Dans cette seconde édition de son livre paru en 2000, Kim Anderson propose un voyage au coeur de la constitution des subjectivités féminines autochtones. Elle y reprend les témoignages recueillis dans les années 1990 auprès de 40 femmes des Premières Nations afin de revisiter ces récits avec les récentes avancées du féminisme autochtone. Ainsi, elle explore les effets néfastes de la colonisation sur les peuples autochtones, les déplacements territoriaux qu’ils ont soufferts et les dynamiques de résistance qu’ils ont développées. Plus qu’une quête de l’identité féminine autochtone, l’auteure vise à transformer, par la puissance des témoignages, l’identité politique négative qui s’est forgée sur les bases coloniales par une vision positive d’un processus collectif et individuel d’autoconstruction.

L’auteure entame son oeuvre en signifiant sa propre identification comme Crie / Métisse (p. 3), sa trajectoire interprétative des témoignages (p. 26), mais aussi sa position intersubjective avec les lectrices et lecteurs à travers la conceptualisation de la response-ability (p. 28-30). Son point de départ analytique est la colonisation européenne comme événement marquant la redéfinition des relations de genre dans les communautés autochtones. En s’appuyant sur la notion de complémentarité qui caractérise les relations genrées pour ces peuples, Anderson argumente que l’imposition du modèle eurocentré et patriarcal a eu pour conséquence première d’altérer la compréhension propre de la féminité chez les femmes autochtones en les dépossédant territorialement, économiquement, mais aussi des points de vue social et émotif. La colonisation aurait, à travers divers mécanismes comme la religion et la privatisation de la terre, réaménagé les relations hommes-femmes et la place des two-spirit people (troisième et quatrième genre) dans les communautés autochtones en Amérique. L’autorité des femmes, reconnue par leur rôle politique et économique (p. 41), s’est vue remplacée par les notions de domesticité et de soumission rattachées au patriarcat occidental (p. 55) et institutionnalisées grâce au mariage, aux écoles résidentielles et à l’Indian Act de 1876 (p. 45).

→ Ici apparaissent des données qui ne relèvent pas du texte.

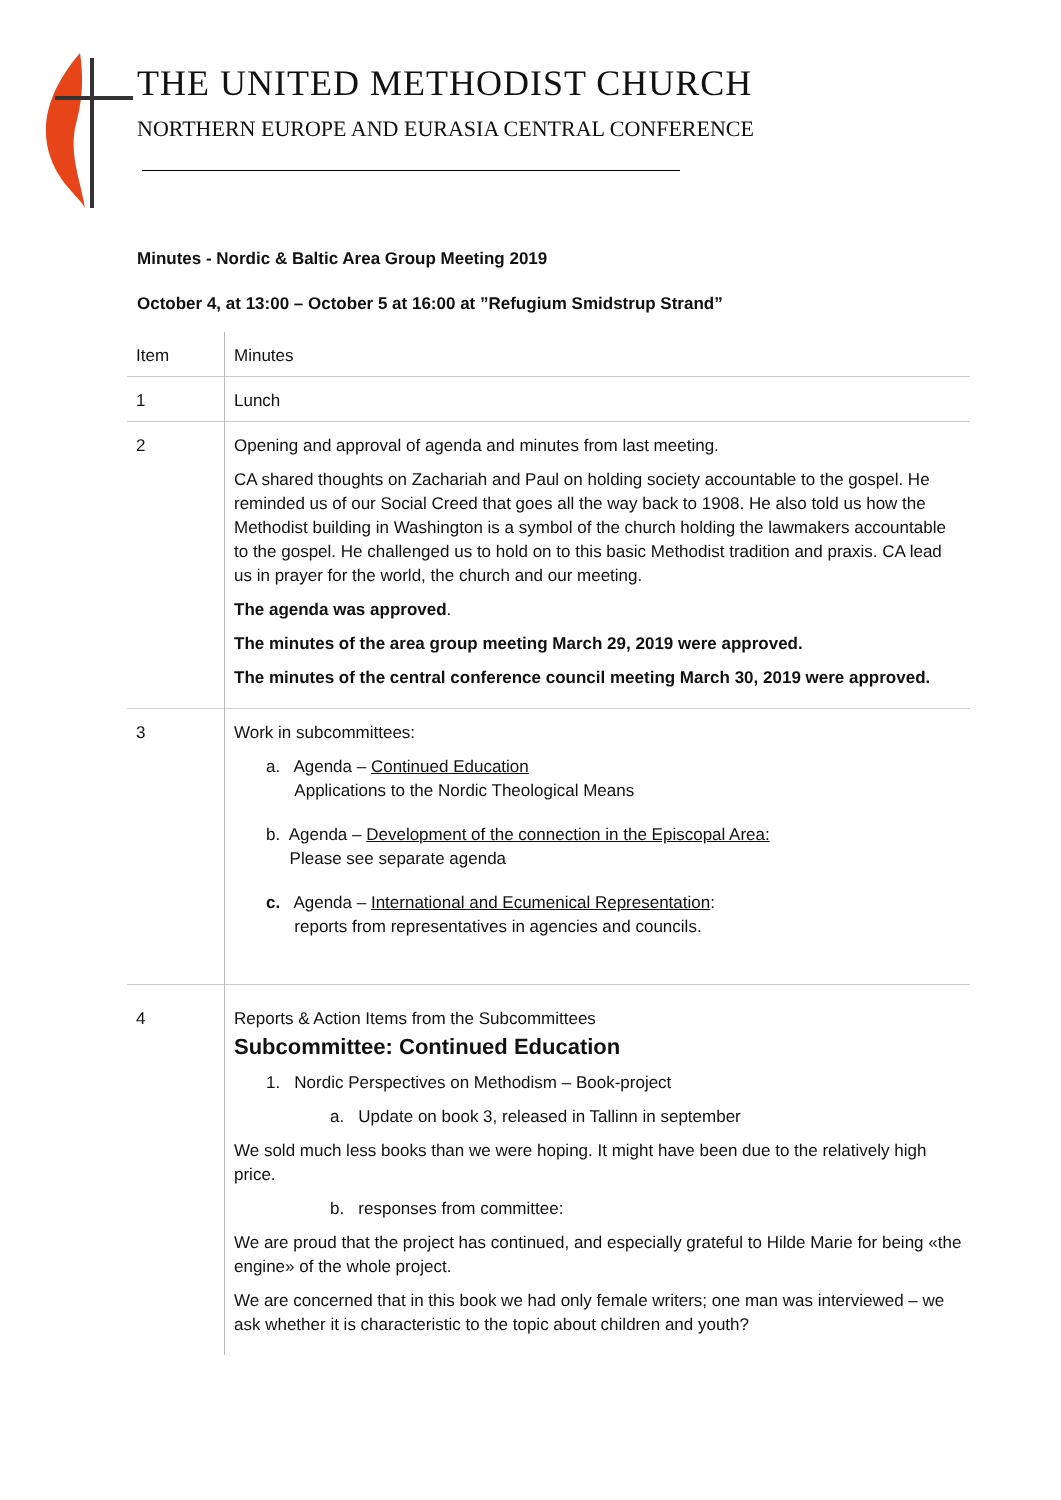THE UNITED METHODIST CHURCH
NORTHERN EUROPE AND EURASIA CENTRAL CONFERENCE
Minutes - Nordic & Baltic Area Group Meeting 2019
October 4, at 13:00 – October 5 at 16:00 at ”Refugium Smidstrup Strand”
| Item | Minutes |
| 1 | Lunch |
| 2 | Opening and approval of agenda and minutes from last meeting. CA shared thoughts on Zachariah and Paul on holding society accountable to the gospel. He reminded us of our Social Creed that goes all the way back to 1908. He also told us how the Methodist building in Washington is a symbol of the church holding the lawmakers accountable to the gospel. He challenged us to hold on to this basic Methodist tradition and praxis. CA lead us in prayer for the world, the church and our meeting. The agenda was approved . The minutes of the area group meeting March 29, 2019 were approved. The minutes of the central conference council meeting March 30, 2019 were approved. |
| 3 | Work in subcommittees: a. Agenda – Continued Education Applications to the Nordic Theological Means b. Agenda – Development of the connection in the Episcopal Area: Please see separate agenda c. Agenda – International and Ecumenical Representation : reports from representatives in agencies and councils. |
| 4 | Reports & Action Items from the Subcommittees Subcommittee: Continued Education 1. Nordic Perspectives on Methodism – Book-project a. Update on book 3, released in Tallinn in september We sold much less books than we were hoping. It might have been due to the relatively high price. b. responses from committee: We are proud that the project has continued, and especially grateful to Hilde Marie for being «the engine» of the whole project. We are concerned that in this book we had only female writers; one man was interviewed – we ask whether it is characteristic to the topic about children and youth? |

Pour Anderson, en disloquant les relations de pouvoir genrées, la base de la spiritualité, les rapports affectifs entre enfants, parents et aînés, la colonisation a négativement marqué le sujet autochtone et l’interprétation – voire l’auto-interprétation – historique des identités politiques. L’auteure affirme que les processus coloniaux ont contribué à ce que les femmes autochtones elles-mêmes « feel ashamed, confused, or embarrassed about identifying ourselves as Native » (p. 3). Cette perte de repères, couplée à l’imposition de la famille nucléaire hétéronormative, à la déterritorialisation et à la répression sexuelle, a généré une violence qui se fait toujours sentir chez les femmes autochtones. Ces formes relationnelles oppressives dérivent en grande partie des stéréotypes qui se sont construits à partir des imaginaires coloniaux et qui se sont perpétués dans la culture populaire, comme l’auteure le démontre en citant l’exemple de Pocahontas (p. 78-79). C’est ainsi qu’elle explore deux stéréotypes, la squaw et la princesse indienne hypersexualisée / trompeuse (p. 79). Ce sont par ces stéréotypes que se légitiment l’érotisation de la femme autochtone et la violence raciste à son encontre, phénomènes qui perdurent jusqu’à nos jours et qui témoignent de la construction d’une identité négative des femmes des Premières Nations.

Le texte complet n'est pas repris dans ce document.